苗疆地处极南,天高皇帝远又地广人稀, 常年以来与北境的通商往来也并不频繁,逐渐也就成了这荒凉落后,民风特异, 与大梁汉人相比如同外族的蛮荒之地。
一入苗境, 行了数十里路都不见一户人家, 沿街不是已经荒废没有人住的破屋, 就是断垣残壁与草木砂石。赵岚苼与沿肆一行人口干舌燥走了许久,才遇到一个灰头土脸扛着扁担正闷头往家走的男人。
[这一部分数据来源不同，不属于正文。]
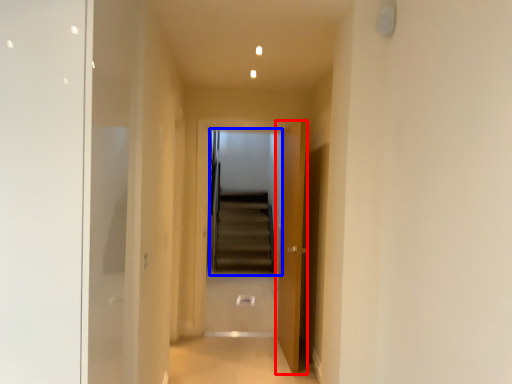
Question: Which of the following is the closest to the observer, door (highlighted by a red box) or escalator (highlighted by a blue box)?

Choices:
 (A) door
 (B) escalator

Answer: (A)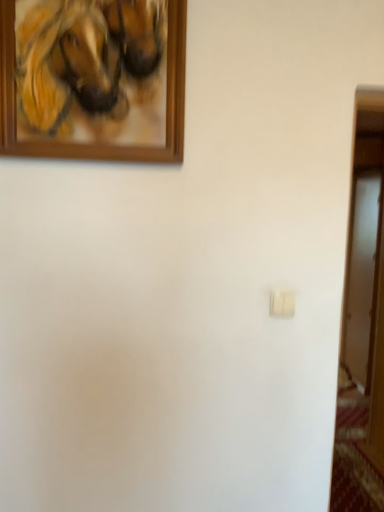
Question: Is wooden picture frame at upper left in front of or behind white matte light switch at center in the image?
仲云是个眼疾手快又自来熟的,他直直蹦到男人面前, 恭恭敬敬合手一拜道:
“这位大哥, 我们几个走水路初来乍到,想问问附近可有城镇,能寻间客栈歇歇脚。”
男人低垂的眼皮半死不活地抬了抬,将仲云一身整洁体面的打扮从头到脚打量一番, 没什么好气道:
“你们这群养尊处优的中原人倒是讲究的很,还客栈?”
仲云在京中跟在沿肆身边久了, 走到哪人见了他也是看在国师近侍的份上毕恭毕敬的, 许久没被这么呛过, 当即就要回怼, 被跟上来的怀绪赶忙拦下来, 赶到了身后。
怀绪为人圆滑周到, 说好听了是懂得察言观色, 说难听了就是见人下菜碟。只见他从袖中摸出几块碎白银, 三言两语地就同那男人攀上了话。
不出一会儿, 就胸有成竹地带回来了消息。
原来他们现在所在的这片地域,离巫祝一族很近,而巫祝一族正是苗疆古怪疫病的发源地。
难怪周围的人家都人去屋空,方圆十里找不出一家有人烟的。
也不知该说是他们一行人幸运还是不幸,走水路晕头转向地往苗疆走,竟歪打正着,一入苗境就直达疫情病灶。
男人见几人出手大方,衣着不凡,虽还是阴沉着一张土色的脸,但总归是愿意多透露些消息了。